The star student is also looking forward to the opportunities for experiential learning at Waterloo, through co-ops and in the innovation ecosystem more generally. She says she learns best by doing, and so having a chance to experience the culture of tech companies is one of the main reasons she chose Waterloo.
Ashwin Roperia is a natural fit for the Cheriton School of Computer Science. This star student from Brampton has already been doing cutting-edge work with technology and is set to hit the ground running at Waterloo.
“Even as a child I was always fascinated by computers and the latest technology,” Ashwin says. “Last spring, I was selected for the NASA Summer Internship program. I collaborated with NASA researchers and investigated the relationship between mosquitoes and the environment in the context of human health. I led a group authoring a research paper exploring the feasibility of mosquito count automation utilizing NASA datasets.”
Ashwin was also involved with the High School Intern Research Program at the Sunnybrook Research Institute, where he worked on developing software for the focused ultrasound lab.
His interest in hands-on learning is a big part of the reason he chose Waterloo. He says he is especially interested in the potential learning experiences in the co-op program and in Velocity and the broader Waterloo start-up scene.
“I aspire to create my own start-up and work towards making my ideas a reality,” he says. “I hope to contribute to advances in emerging and exciting fields such as machine learning and fintech.”
Sarah Wilson has known she wanted to go to Waterloo practically her whole life. She grew up in the community and already knows her way around campus.
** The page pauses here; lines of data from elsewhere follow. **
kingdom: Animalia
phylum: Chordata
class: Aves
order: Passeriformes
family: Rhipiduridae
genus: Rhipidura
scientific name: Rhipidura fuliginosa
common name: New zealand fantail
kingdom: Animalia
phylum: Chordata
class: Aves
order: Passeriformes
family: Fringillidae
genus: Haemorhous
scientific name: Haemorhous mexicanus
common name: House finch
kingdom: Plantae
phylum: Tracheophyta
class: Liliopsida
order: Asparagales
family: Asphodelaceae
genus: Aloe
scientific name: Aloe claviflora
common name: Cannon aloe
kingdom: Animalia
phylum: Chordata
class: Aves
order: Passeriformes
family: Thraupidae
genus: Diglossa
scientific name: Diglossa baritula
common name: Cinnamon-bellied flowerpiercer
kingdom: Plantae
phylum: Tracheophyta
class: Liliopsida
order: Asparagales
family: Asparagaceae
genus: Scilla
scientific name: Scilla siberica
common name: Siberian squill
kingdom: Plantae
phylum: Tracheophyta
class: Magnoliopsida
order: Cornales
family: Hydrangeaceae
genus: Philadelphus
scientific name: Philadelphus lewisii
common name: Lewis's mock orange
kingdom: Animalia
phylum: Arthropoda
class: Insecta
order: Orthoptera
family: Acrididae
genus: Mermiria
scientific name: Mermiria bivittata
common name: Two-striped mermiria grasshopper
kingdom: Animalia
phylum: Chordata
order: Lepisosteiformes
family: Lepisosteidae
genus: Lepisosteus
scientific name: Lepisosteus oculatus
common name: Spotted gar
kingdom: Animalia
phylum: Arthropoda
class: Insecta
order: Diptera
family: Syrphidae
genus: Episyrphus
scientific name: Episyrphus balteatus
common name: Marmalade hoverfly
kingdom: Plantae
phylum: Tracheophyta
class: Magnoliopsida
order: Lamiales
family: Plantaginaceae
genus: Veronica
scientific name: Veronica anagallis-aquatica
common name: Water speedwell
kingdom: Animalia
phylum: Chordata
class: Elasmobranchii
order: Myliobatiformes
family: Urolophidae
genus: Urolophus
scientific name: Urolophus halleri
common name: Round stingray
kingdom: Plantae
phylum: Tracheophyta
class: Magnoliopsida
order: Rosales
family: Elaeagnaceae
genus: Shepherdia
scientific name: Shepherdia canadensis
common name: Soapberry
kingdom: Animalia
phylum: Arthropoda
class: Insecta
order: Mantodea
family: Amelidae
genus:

“During the school year I would take part in workshops like Math Circles, Let’s Talk Science, GoCodeGirls and PhysiX,” Sarah says. “Living ten minutes away and being the daughter of a Waterloo grad also made it one of my top choices since I was a little girl.”
“As I got older and became more familiar with the programs, I realized that Waterloo is one of the top schools in the world for computer science and it would be an honour to study here,” she continues.
This accomplished student brings a lot to the table. She graduated high school at 16 and scored perfect in a math contest, but she is also someone who engages with the community and wants to make a difference.
She was elected as a student trustee for the Waterloo Catholic District School Board, served as chair of the Ontario Student Voice Awards with the Ontario Student Trustee Association, and does volunteer work in the medical field. Sarah is also involved in athletics, including karate, badminton and tennis.
She says she is most looking forward to being part of Waterloo’s start-up and innovation ecosystem and is also considering pursuing an MBA.
is excited to be starting at Waterloo because it is a place he sees as perfect for aspiring innovators.
He points to the “tech-focused campus with incredibly passionate people, co-op opportunities that provide valuable industry experience, and a creator-centred intellectual property policy.”
This star student, who is starting the software engineering program, already has significant experience, having been involved in developing apps such as an innovative touch-free recipe app that allows users to “air swipe,” which means to swipe in space above the screen, rather than the screen itself.
In high school, Michael took his first programming class and became fascinated with software. It was what most motivated him to go into software engineering for his undergraduate degree.
As far as his future goals, Michael says it’s still a bit up in the air, but he knows where his main interests will be.
“At the moment, all aspects of tech appeal to me, from dev to design and to business, so my ultimate goal is to found a start-up,” he says. “Creating a product and growing a business seems like a fun, challenging career path.”